- Samuel's Blog - https://samuelgordonstewart.com -

Counter-intuitive

Google are very pleased with themselves at the moment as they recently purchased reCAPTCHA [1], one of the many organisations behind those squiggly sets of letter and number which attempt to make you prove that you are human and not an evil spamming robot.

CAPTCHAs, in order to work as intended, rely on the fact that computers have a hard time reading the squiggly text, but Google and reCAPTURE seem to want to make it easier for computers to recognise the squiggly text.

Since computers have trouble reading squiggly words like these, CAPTCHAs are designed to allow humans in but prevent malicious programs from scalping tickets or obtain millions of email accounts for spamming. But there’s a twist — the words in many of the CAPTCHAs provided by reCAPTCHA come from scanned archival newspapers and old books. Computers find it hard to recognize these words because the ink and paper have degraded over time, but by typing them in as a CAPTCHA, crowds teach computers to read the scanned text.

In this way, reCAPTCHA’s unique technology improves the process that converts scanned images into plain text, known as Optical Character Recognition (OCR). This technology also powers large scale text scanning projects like Google Books and Google News Archive Search.

In this way, reCAPTCHA’s unique technology also improves computers’ ability to read CAPTCHAs, therefore defeating the whole process…although, it could already be defeated. If the letters are coming from ancient scanned newspapers, and reCAPTCHA is relying on you, the human, to teach it what the letters are, does that not therefore mean that reCAPTCHA has no idea what the letters are in the first place, and will let you in regardless of what input you provide?

Data for review:
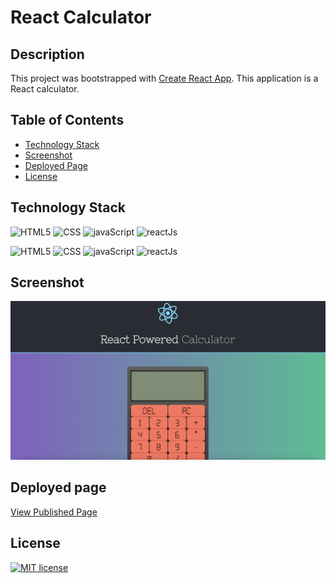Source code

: # React Calculator

## Description

This project was bootstrapped with [Create React App](https://github.com/facebook/create-react-app). This application is a React calculator.

## Table of Contents
* [Technology Stack](#technology-stack)
* [Screenshot](#screenshot)
* [Deployed Page](#deployed-page)
* [License](#license)

## Technology Stack

![HTML5](https://img.shields.io/badge/HTML-239120?style=for-the-badge&logo=html5&logoColor=white)
![CSS](https://img.shields.io/badge/CSS-239120?&style=for-the-badge&logo=css3&logoColor=white)
![javaScript](https://img.shields.io/badge/JavaScript-F7DF1E?style=for-the-badge&logo=javascript&logoColor=black)
![reactJs](https://img.shields.io/badge/React-20232A?style=for-the-badge&logo=react&logoColor=61DAFB)

![HTML5](https://img.shields.io/badge/-HTML5-61DAFB?color=red&style=flat)
![CSS](https://img.shields.io/badge/-CSS-61DAFB?color=orange&style=flat)
![javaScript](https://img.shields.io/badge/-JavaScript-61DAFB?color=yellow&style=flat)
![reactJs](https://img.shields.io/badge/-React.js-61DAFB?color=green&style=flat)

## Screenshot

![CalculatorScreen](./src/assets/images/finished-product.png)

## Deployed page

[View Published Page](https://erin-m-keller.github.io/keller-calculator/)

## License

[![MIT license](https://img.shields.io/badge/License-MIT-purple.svg)](https://lbesson.mit-license.org/)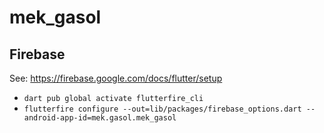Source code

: # mek_gasol

## Firebase

See: https://firebase.google.com/docs/flutter/setup

- `dart pub global activate flutterfire_cli`
- `flutterfire configure --out=lib/packages/firebase_options.dart --android-app-id=mek.gasol.mek_gasol`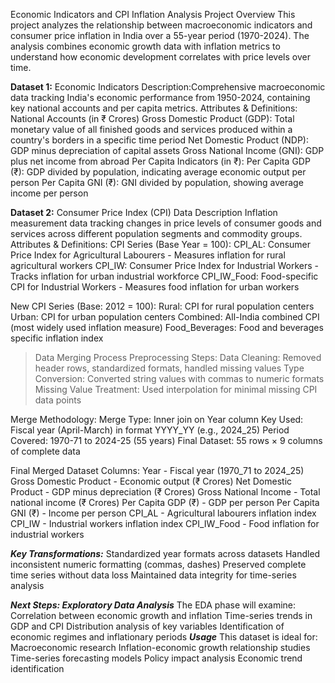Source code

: Economic Indicators and CPI Inflation Analysis
Project Overview
This project analyzes the relationship between macroeconomic indicators and consumer price inflation in India over a 55-year period (1970-2024). The analysis combines economic growth data with inflation metrics to understand how economic development correlates with price levels over time.

**Dataset 1:** Economic Indicators
Description:Comprehensive macroeconomic data tracking India's economic performance from 1950-2024, containing key national accounts and per capita metrics.
Attributes & Definitions:
National Accounts (in ₹ Crores)
Gross Domestic Product (GDP): Total monetary value of all finished goods and services produced within a country's borders in a specific time period
Net Domestic Product (NDP): GDP minus depreciation of capital assets
Gross National Income (GNI): GDP plus net income from abroad
Per Capita Indicators (in ₹):
Per Capita GDP (₹): GDP divided by population, indicating average economic output per person
Per Capita GNI (₹): GNI divided by population, showing average income per person

**Dataset 2:** Consumer Price Index (CPI) Data
Description
Inflation measurement data tracking changes in price levels of consumer goods and services across different population segments and commodity groups.
Attributes & Definitions:
CPI Series (Base Year = 100):
CPI_AL: Consumer Price Index for Agricultural Labourers - Measures inflation for rural agricultural workers
CPI_IW: Consumer Price Index for Industrial Workers - Tracks inflation for urban industrial workforce
CPI_IW_Food: Food-specific CPI for Industrial Workers - Measures food inflation for urban workers

New CPI Series (Base: 2012 = 100):
Rural: CPI for rural population centers
Urban: CPI for urban population centers
Combined: All-India combined CPI (most widely used inflation measure)
Food_Beverages: Food and beverages specific inflation index



> Data Merging Process
Preprocessing Steps:
Data Cleaning: Removed header rows, standardized formats, handled missing values
Type Conversion: Converted string values with commas to numeric formats
Missing Value Treatment: Used interpolation for minimal missing CPI data points

Merge Methodology:
Merge Type: Inner join on Year column
Key Used: Fiscal year (April-March) in format YYYY_YY (e.g., 2024_25)
Period Covered: 1970-71 to 2024-25 (55 years)
Final Dataset: 55 rows × 9 columns of complete data

Final Merged Dataset Columns:
Year - Fiscal year (1970_71 to 2024_25)
Gross Domestic Product - Economic output (₹ Crores)
Net Domestic Product - GDP minus depreciation (₹ Crores)
Gross National Income - Total national income (₹ Crores)
Per Capita GDP (₹) - GDP per person
Per Capita GNI (₹) - Income per person
CPI_AL - Agricultural labourers inflation index
CPI_IW - Industrial workers inflation index
CPI_IW_Food - Food inflation for industrial workers

_**Key Transformations:**_
Standardized year formats across datasets
Handled inconsistent numeric formatting (commas, dashes)
Preserved complete time series without data loss
Maintained data integrity for time-series analysis

_**Next Steps: Exploratory Data Analysis**_
The EDA phase will examine:
Correlation between economic growth and inflation
Time-series trends in GDP and CPI
Distribution analysis of key variables
Identification of economic regimes and inflationary periods
_**Usage**_
This dataset is ideal for:
Macroeconomic research
Inflation-economic growth relationship studies
Time-series forecasting models
Policy impact analysis
Economic trend identification                                                                                                            
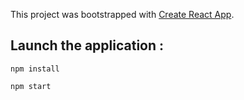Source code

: This project was bootstrapped with [Create React App](https://github.com/facebook/create-react-app).

## Launch the application : 

`npm install`

`npm start`

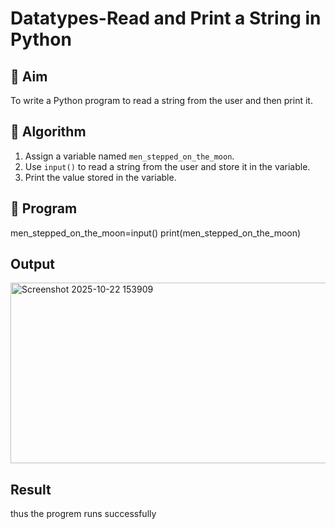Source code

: # Datatypes-Read and Print a String in Python

## 🎯 Aim
To write a Python program to read a string from the user and then print it.

## 🧠 Algorithm
1. Assign a variable named `men_stepped_on_the_moon`.
2. Use `input()` to read a string from the user and store it in the variable.
3. Print the value stored in the variable.

## 🧾 Program
men_stepped_on_the_moon=input()
print(men_stepped_on_the_moon)
## Output
<img width="1049" height="289" alt="Screenshot 2025-10-22 153909" src="https://github.com/user-attachments/assets/2629a424-b2dd-4dd2-a3a1-4686d36972f8" />

## Result
thus the progrem runs successfully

What to work on:
a – From the reCAPTCHA blog post, list each service or project that it names as either owned by Google or bought by Google.
b – Give a two-sentence summary of the reCAPTCHA blog post.
c – In the reCAPTCHA blog post, where do the words in many reCAPTCHA CAPTCHAs come from?

Answers to the exercise:
a –
reCAPTCHA
Google Books
Google News Archive Search

b – Google recently bought reCAPTCHA, whose CAPTCHAs use words from scanned old newspapers and books so that people typing them teach computers to read that text. The post argues that this is counter-intuitive: it makes computers better at reading CAPTCHAs, and if reCAPTCHA doesn't already know the words, it may accept any answer.

c – They come from scanned archival newspapers and old books.